§ **本文抜粋**
========================================
グラフィックデザイナーの「僕」(原田)は、海辺の小さな町にある理髪店に予約してやって来た。
亡くなった大物俳優が常連だったと話題になった店だ。
民家を改装したその理髪店は、庭にさびついたブランコがあり、70代の店主が1人だけいた。

「ここに店を移してから15年になります」と店主は自らの生い立ちをとうとうと語りだします。
幼い頃から祖父の代から続く床屋を手伝い
本当は絵描きになりたかったが、断念しまた床屋で働きだしたこと。
父親が20歳のときに亡くなり、若造だと信用されず店が傾きかけた事。
偶然、自ら石原慎太郎と同じ髪型にし、ようやく店は軌道にのった事。

ビートルズの長髪が流行り出すと美容院が多くなり、理髪店が傾きだした。
仕事がうまくいかず酒におぼれ最初の妻逃げられ離婚することになった。
========================================
保存データ項目
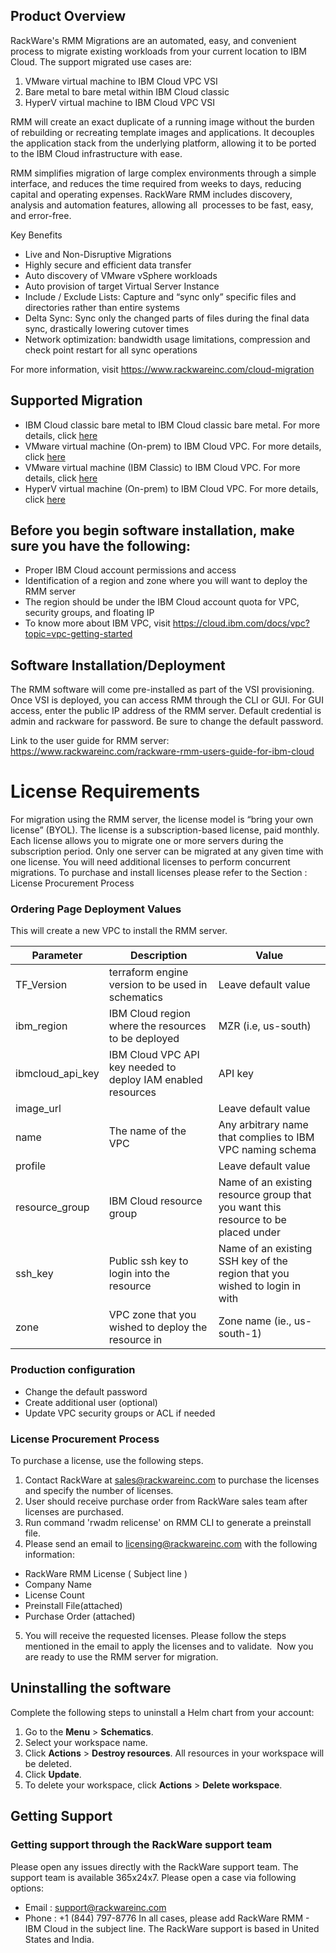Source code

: ## Product Overview
RackWare's RMM Migrations are an automated, easy, and convenient process to migrate existing workloads from your current location to IBM Cloud. The support migrated use cases are:
1.	VMware virtual machine to IBM Cloud VPC VSI
2.	Bare metal to bare metal within IBM Cloud classic
3.	HyperV virtual machine to IBM Cloud VPC VSI

RMM will create an exact duplicate of a running image without the burden of rebuilding or recreating template images and applications. It decouples the application stack from the underlying platform, allowing it to be ported to the IBM Cloud infrastructure with ease. 

RMM simplifies migration of large complex environments through a simple interface, and reduces the time required from weeks to days, reducing capital and operating expenses. RackWare RMM includes discovery, analysis and automation features, allowing all  processes to be fast, easy, and error-free.


Key Benefits 
-	Live and Non-Disruptive Migrations
-	Highly secure and efficient data transfer
-	Auto discovery of VMware vSphere workloads 
-	Auto provision of target Virtual Server Instance
-	Include / Exclude Lists: Capture and “sync only” specific files and directories rather than entire systems
-	Delta Sync: Sync only the changed parts of files during the final data sync, drastically lowering cutover times
-	Network optimization: bandwidth usage limitations, compression and check point restart for all sync operations

For more information, visit https://www.rackwareinc.com/cloud-migration

## Supported Migration 
- IBM Cloud classic bare metal to IBM Cloud classic bare metal. For more details, click [here](https://cloud.ibm.com/docs/cloud-infrastructure?topic=cloud-infrastructure-p-p-migration-bare-metal-overview)
- VMware virtual machine (On-prem) to IBM Cloud VPC. For more details, click [here](https://cloud.ibm.com/docs/cloud-infrastructure?topic=cloud-infrastructure-migrating-images-vmware-vpc)
- VMware virtual machine (IBM Classic) to IBM Cloud VPC. For more details, click [here](https://cloud.ibm.com/docs/cloud-infrastructure?topic=cloud-infrastructure-migrating-images-vmware-vpc-classic)
- HyperV virtual machine (On-prem) to IBM Cloud VPC. For more details, click [here](https://cloud.ibm.com/docs/cloud-infrastructure?topic=cloud-infrastructure-migrating-images-vmware-vsi)
 
## Before you begin software installation, make sure you have the following: 
- Proper IBM Cloud account permissions and access 
- Identification of a region and zone where you will want to  deploy the RMM server 
- The region should be under the IBM Cloud account quota for VPC, security groups, and floating IP 
- To know more about IBM VPC, visit https://cloud.ibm.com/docs/vpc?topic=vpc-getting-started

## Software Installation/Deployment 
The RMM software will come pre-installed as part of the VSI provisioning.  Once VSI is deployed, you can access RMM through the CLI or GUI.  For GUI access, enter the public IP address of the RMM server.  Default credential is admin and rackware for password.  Be sure to change the default password.

Link to the user guide for RMM server: https://www.rackwareinc.com/rackware-rmm-users-guide-for-ibm-cloud

# License Requirements 
For migration using the RMM server, the license model is “bring your own license” (BYOL). The license is a subscription-based license, paid monthly.  Each license allows you to migrate one or more servers during the subscription period. Only one server can be migrated at any given time with one license. You will need additional licenses to perform concurrent migrations.  To purchase and install licenses please refer to the Section : License Procurement Process

### Ordering Page Deployment Values
This will create a new VPC to install the RMM server.

| Parameter | Description | Value |
| --- | --- | --- |
| TF_Version | terraform engine version to be used in schematics | Leave default value |
| ibm_region | IBM Cloud region where the resources to be deployed | MZR (i.e, us-south) |
| ibmcloud_api_key | IBM Cloud VPC API key needed to deploy IAM enabled resources | API key |
| image_url |  | Leave default value |
| name | The name of the VPC | Any arbitrary name that complies to IBM VPC naming schema |
| profile | | Leave default value |
|resource_group | IBM Cloud resource group | Name of an existing resource group that you want this resource to be placed under |
| ssh_key | Public ssh key to login into the resource | Name of an existing SSH key of the region that you wished to login in with |
| zone | VPC zone that you wished to deploy the resource in | Zone name (ie., us-south-1) |

### Production configuration 
- Change the default password 
- Create additional user (optional) 
- Update VPC security groups or ACL if needed


### License Procurement Process

To purchase a license, use the following steps. 
1) Contact RackWare at sales@rackwareinc.com to purchase the licenses and specify the number of licenses. 
2) User should receive purchase order from RackWare sales team after licenses are purchased. 
3) Run command 'rwadm relicense' on RMM CLI to generate a preinstall file. 
4) Please send an email to licensing@rackwareinc.com with the following information: 
- RackWare RMM License ( Subject line ) 
- Company Name 
- License Count 
- Preinstall File(attached) 
- Purchase Order (attached) 
5) You will receive the requested licenses. Please follow the steps mentioned in the email to apply the licenses and to validate.  Now you are ready to use the RMM server for migration.

## Uninstalling the software 
Complete the following steps to uninstall a Helm chart from your account:
1. Go to the **Menu** > **Schematics**. 
2. Select your workspace name. 
3. Click **Actions** > **Destroy resources**. All resources in your workspace will be deleted. 
4. Click **Update**. 
5. To delete your workspace, click **Actions** > **Delete workspace**.

## Getting Support 
### Getting support through the RackWare support team 
Please open any issues directly with the RackWare support team. The support team is available 365x24x7.
Please open a case via following options: 
- Email : support@rackwareinc.com 
- Phone : +1 (844) 797-8776
In all cases, please add RackWare RMM - IBM Cloud in the subject line. The RackWare support is based in United States and India.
========================================
§ **課題指示**
本文抜粋によると、理髪店の庭には何がありましたか。

§ **課題の解答**
さびついたブランコがありました。